Customized Weather Forecasts, Image Recognition Highlight IBM’s Foray Into Agriculture
Many in business were puzzled when IBM announced plans to purchase The Weather Company in 2016. Then last summer IBM revealed its first joint product called Deep Thunder, which provides clients with short-term, hyperlocal, customized weather forecasts. (Department stores, for example, could try to gauge how such forecasts could impact consumers’ behavior.)
Gee, could ag retailers use this kind of information, especially to help track nutrient movement?
Former Trimble veteran Sid Siefken, now Global Agriculture Solutions Lead at IBM, works alongside The Weather Company and has been tasked with leveraging the company’s technologies in ag. The firm does not really have an “out-of-the-box” product per se to offer the industry. Instead, it partners with clients to create individual solutions.
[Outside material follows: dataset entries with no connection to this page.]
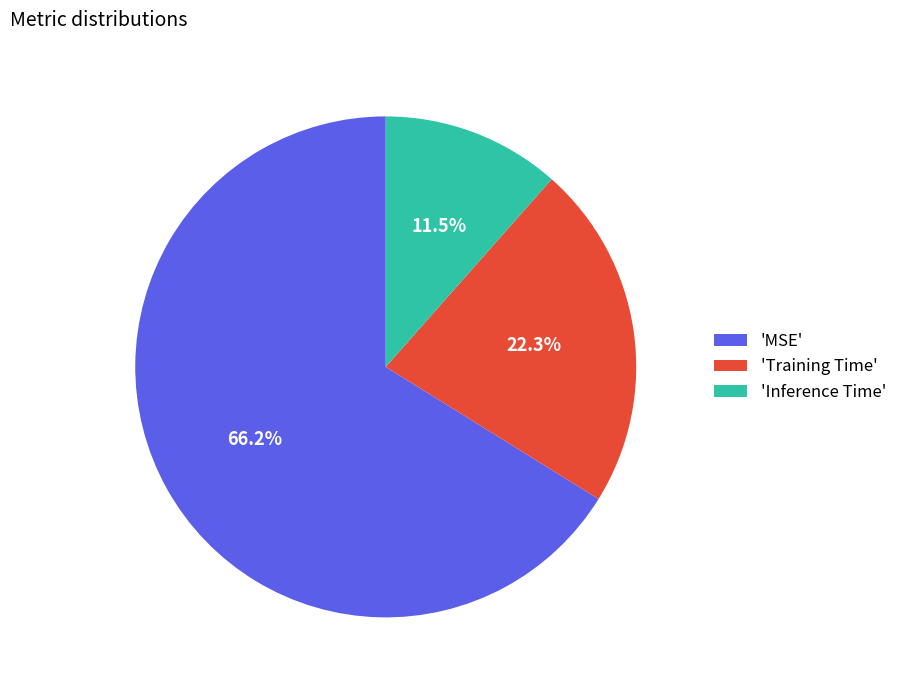

Is there a majority slice in this chart?

Yes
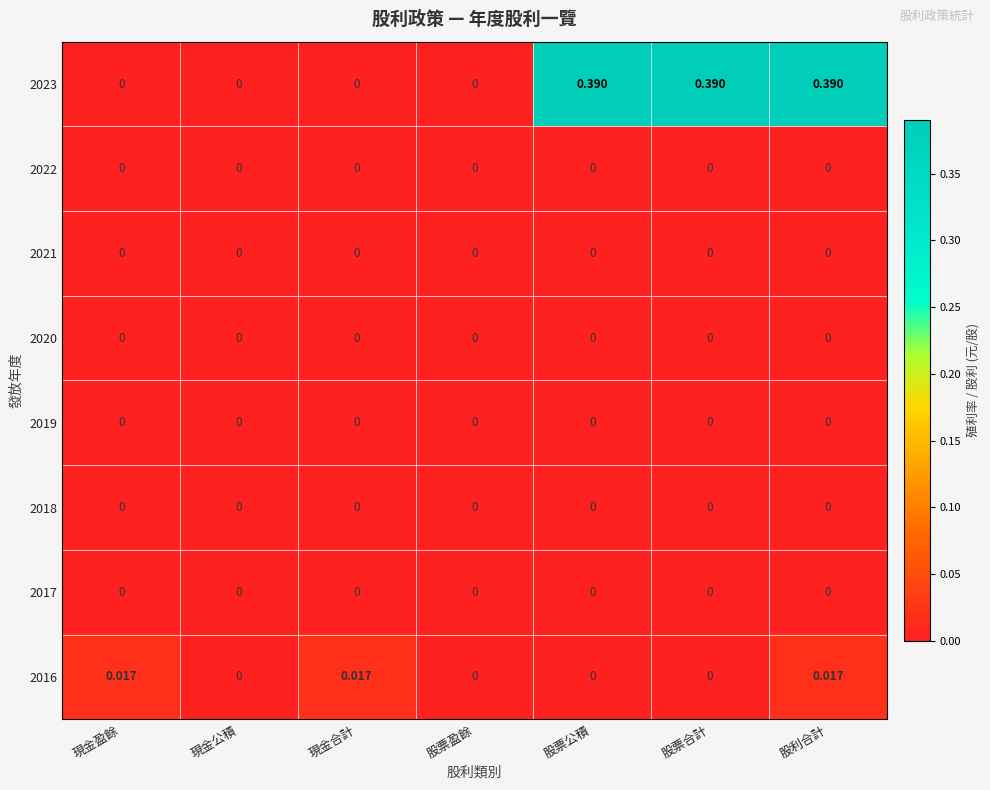

At which category is the sum across all series the highest?

股利合計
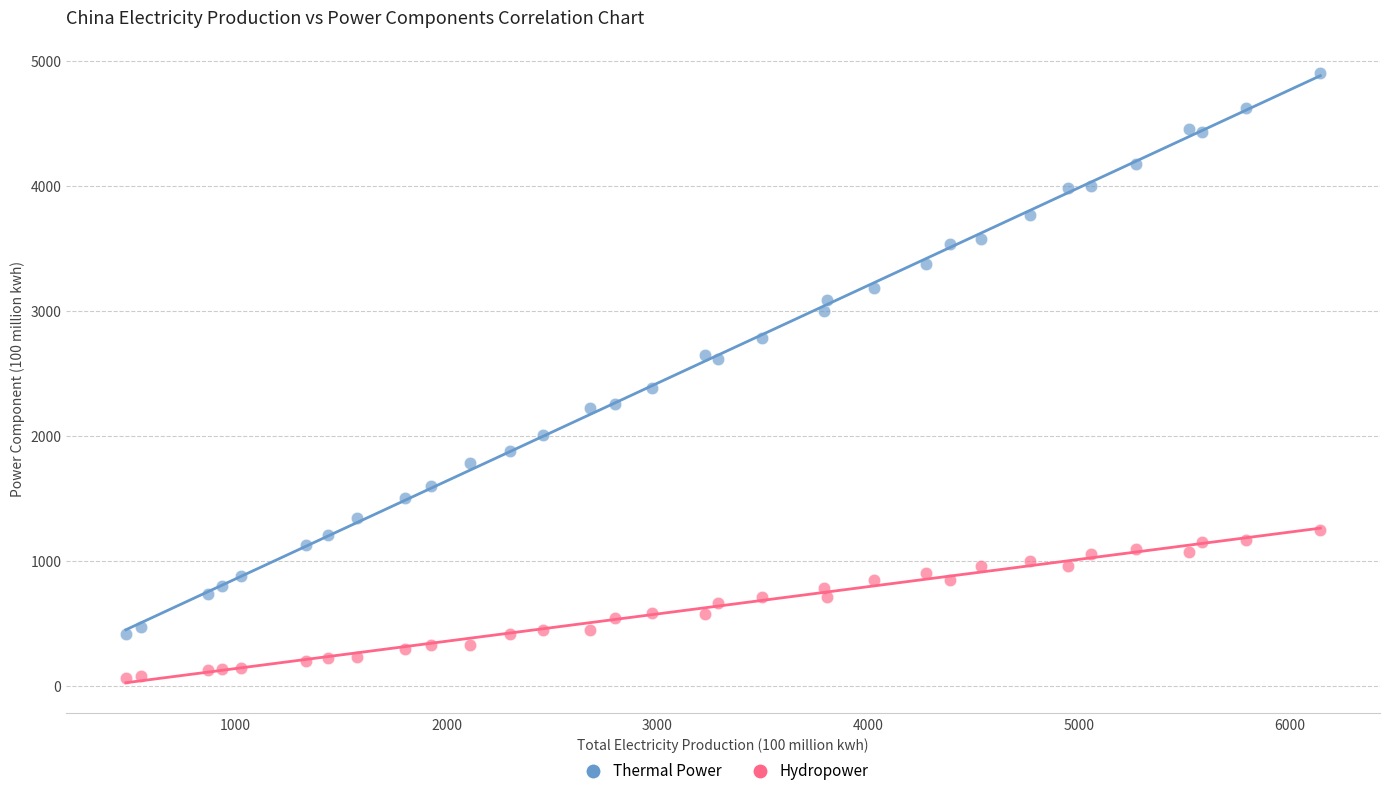

Which series reaches the minimum Y coordinate?

Hydropower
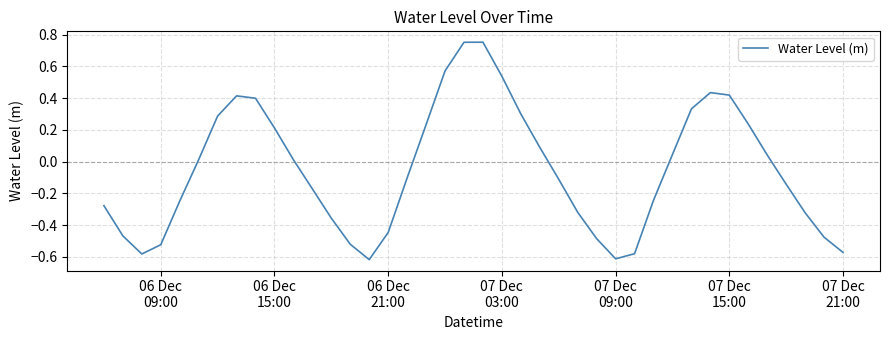

What is the difference between the maximum and minimum values?

1.4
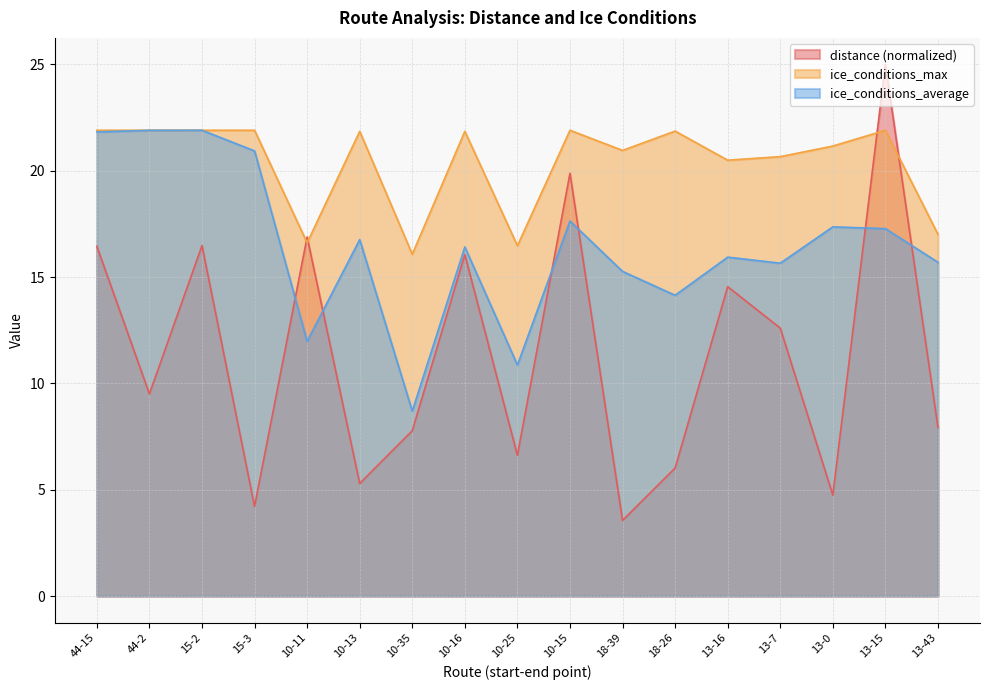

What is the total value across all series at 44-2?

53.3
That said, Siefken sees some ways retailers can connect with his new company, the most simple being downloading its weather app on their mobile device.
In addition, IBM/The Weather Company can provide a custom set of APIs that power a highly accurate forecast on a dealership’s web page. DTN offers a similar service, but Siefken notes his firm also owns The Weather Underground, which has more than 220,000 personal weather stations feeding its forecasting model, ensuring better local accuracy. In fact, he says, The Weather Company was shown to be the most accurate forecaster in a study by ForecastWatch, the nation’s top authority in meteorological accuracy validation.
To address data management challenges, IBM has introduced a new GIS data platform called Physical Analytics Integrated Data Repository and Services (PAIRS). “The message here is in the scale and capability of the work that IBM can provide — for instance, if you would like to see all of the information from the Corn Belt integrated, collected, and available for analysis,” Siefken says.
A third tool from IBM is Watson Image Recognition. This resource has been used in medicine to detect melanomas. For agronomists, it could possibly help identify the growth stages of a particular crop or disease or weed pressures to control from in-field imagery.